▸ **EXERCISE REQUIREMENTS**
Tally every line below where "index" appears, then report the total alone.

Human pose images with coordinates
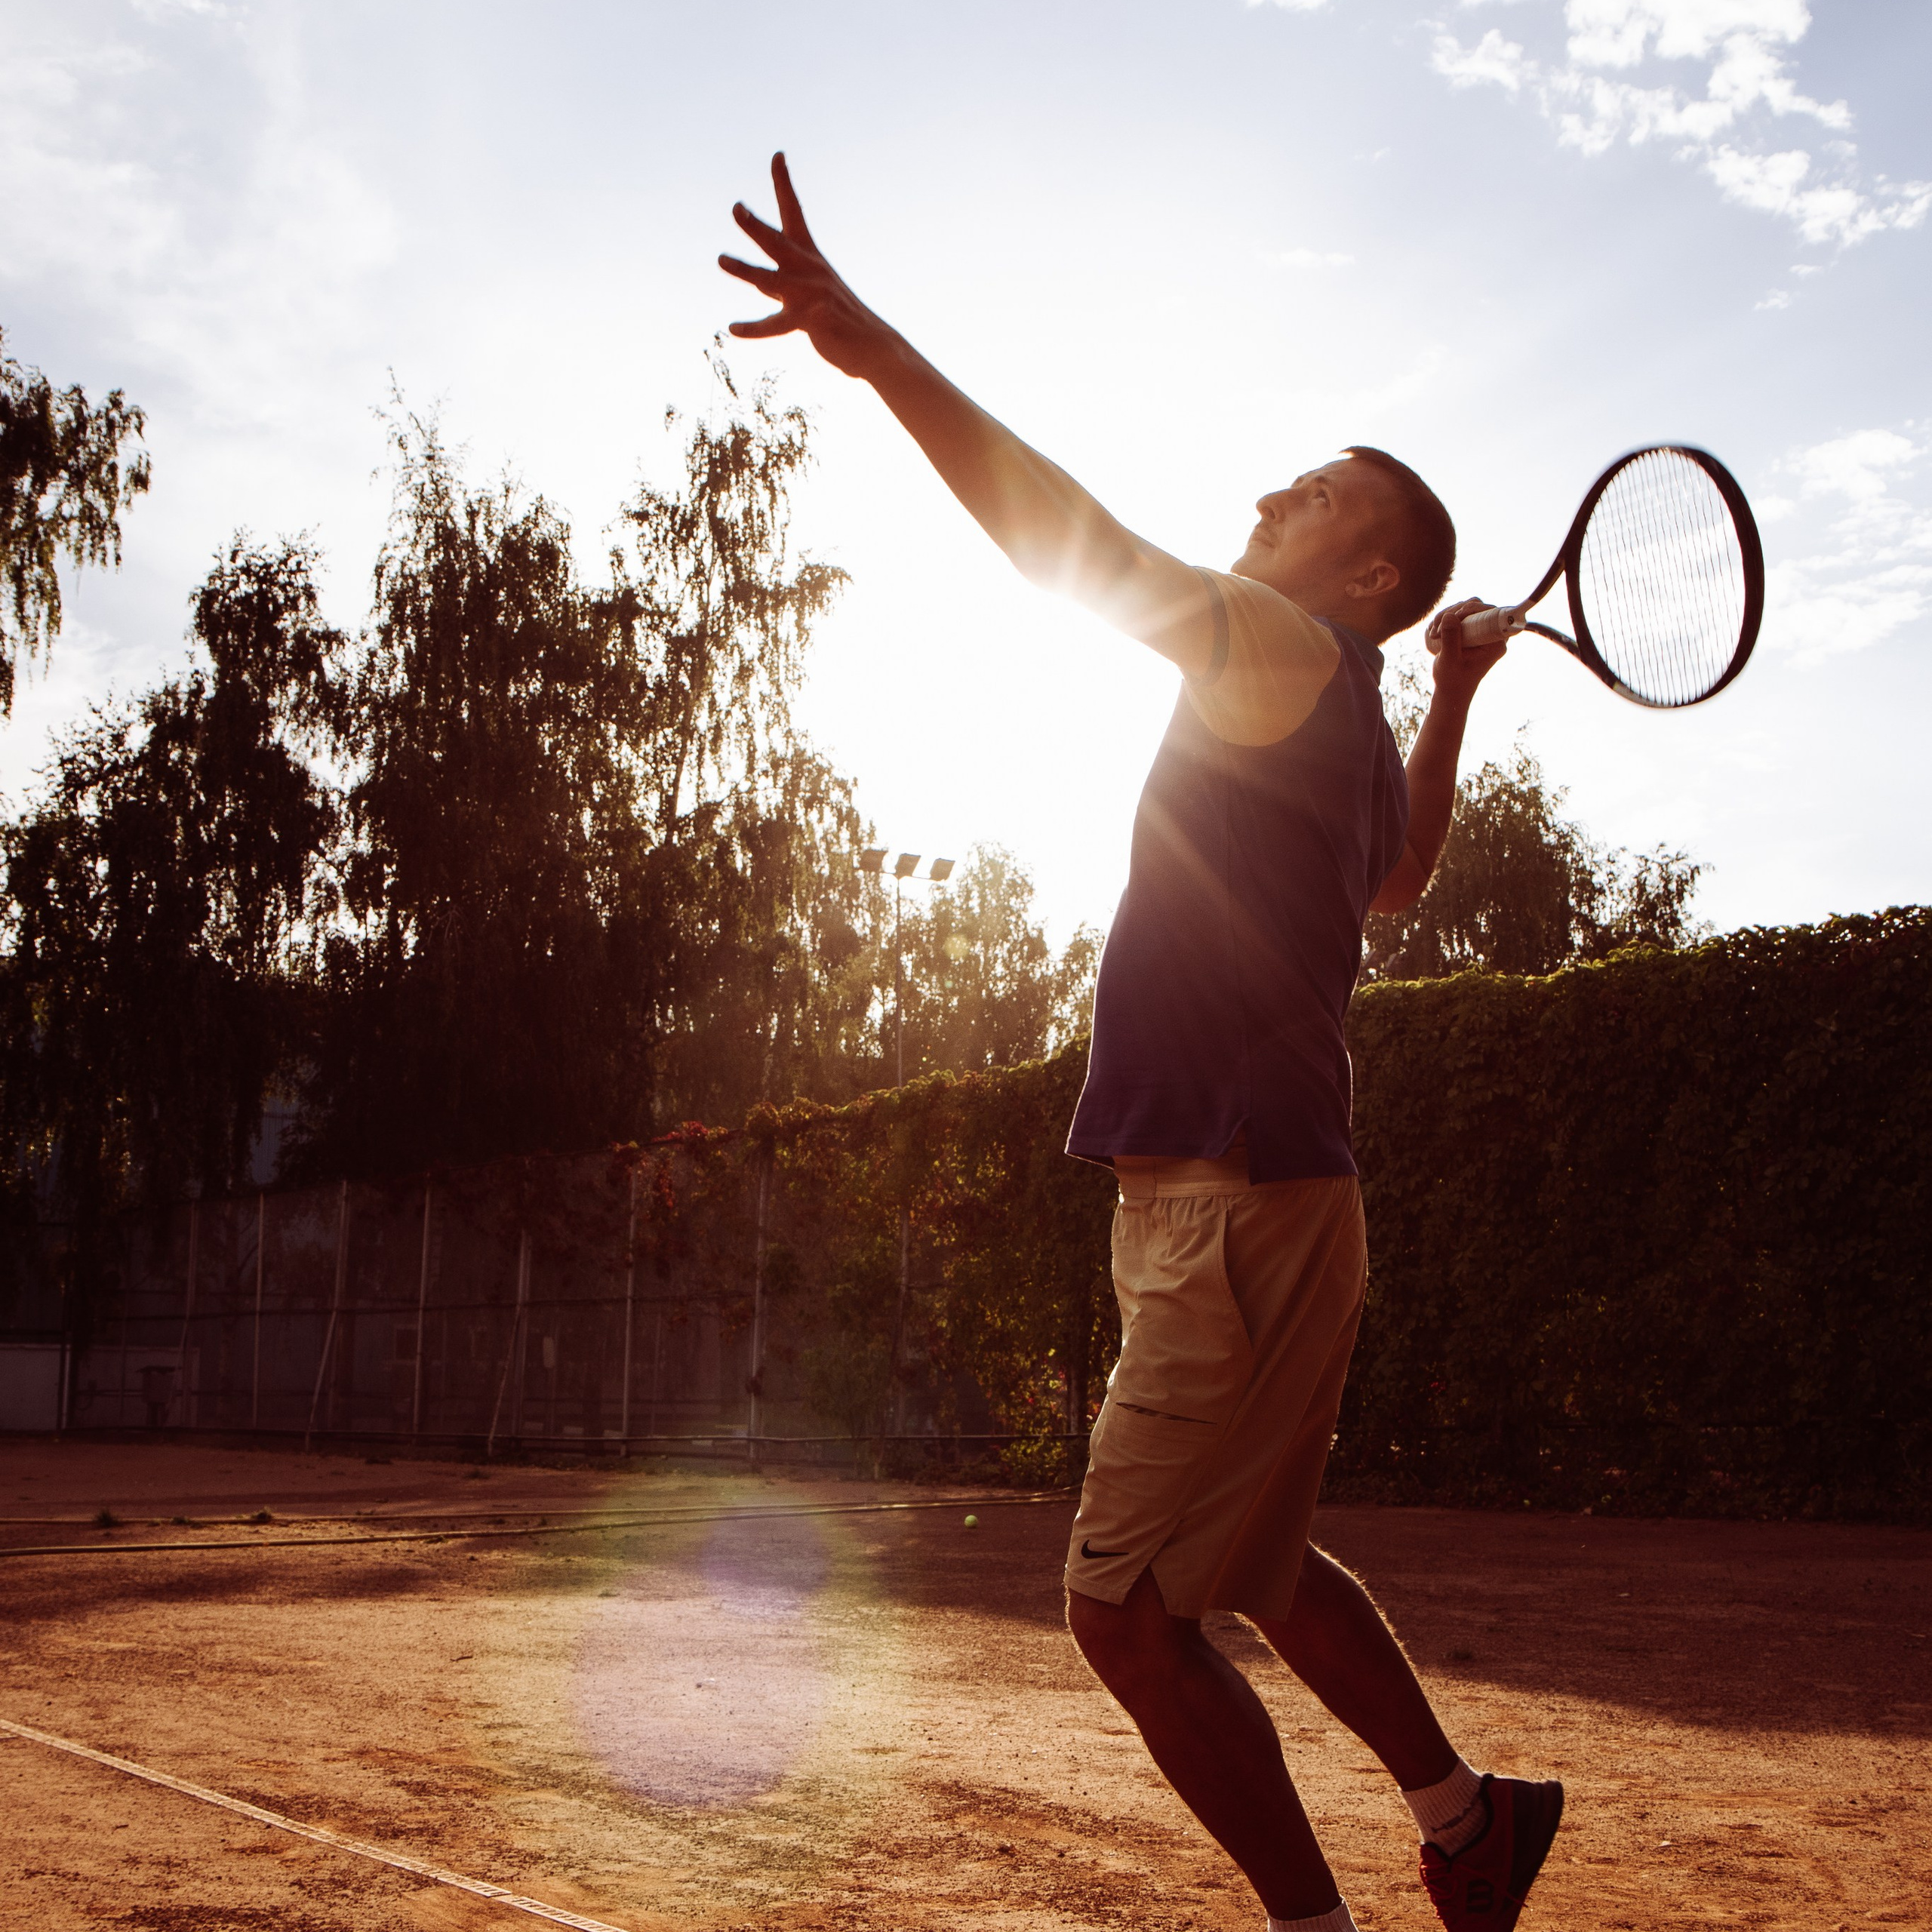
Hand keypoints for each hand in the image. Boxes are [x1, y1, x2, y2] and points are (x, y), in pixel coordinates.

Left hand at [720, 154, 893, 378]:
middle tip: (737, 208)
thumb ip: (782, 284)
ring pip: (769, 279)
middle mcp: (809, 269)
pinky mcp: (809, 320)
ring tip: (722, 259)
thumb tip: (758, 283)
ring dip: (745, 269)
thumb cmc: (839, 317)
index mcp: (810, 255)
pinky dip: (754, 328)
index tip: (777, 155)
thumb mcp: (810, 292)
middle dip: (756, 225)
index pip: (794, 212)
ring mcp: (809, 294)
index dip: (784, 184)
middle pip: (777, 242)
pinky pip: (774, 325)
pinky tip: (733, 328)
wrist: (872, 344)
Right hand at [1424, 596, 1507, 702]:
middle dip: (1454, 612)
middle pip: (1477, 607)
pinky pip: (1460, 614)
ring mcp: (1481, 631)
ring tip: (1433, 633)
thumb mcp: (1449, 660)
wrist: (1451, 689)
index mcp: (1496, 643)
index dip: (1471, 609)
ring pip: (1466, 608)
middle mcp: (1492, 634)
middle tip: (1436, 629)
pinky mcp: (1471, 630)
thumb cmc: (1452, 679)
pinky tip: (1436, 631)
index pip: (1489, 613)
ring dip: (1447, 615)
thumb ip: (1451, 638)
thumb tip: (1449, 615)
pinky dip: (1446, 618)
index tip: (1452, 617)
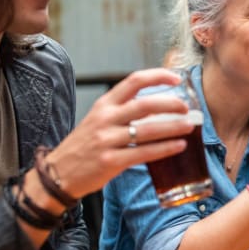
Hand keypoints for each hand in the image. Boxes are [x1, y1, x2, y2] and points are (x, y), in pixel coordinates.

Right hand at [45, 68, 195, 198]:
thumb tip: (160, 108)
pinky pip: (143, 153)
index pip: (134, 81)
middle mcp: (105, 119)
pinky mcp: (110, 162)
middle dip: (171, 104)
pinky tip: (179, 146)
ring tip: (190, 126)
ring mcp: (107, 140)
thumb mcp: (99, 120)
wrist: (59, 173)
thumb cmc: (85, 146)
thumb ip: (123, 112)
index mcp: (104, 104)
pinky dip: (164, 149)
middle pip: (145, 105)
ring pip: (148, 130)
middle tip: (187, 108)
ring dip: (173, 127)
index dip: (158, 77)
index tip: (177, 79)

▸ **ANSWER TO THIS EXERCISE**
12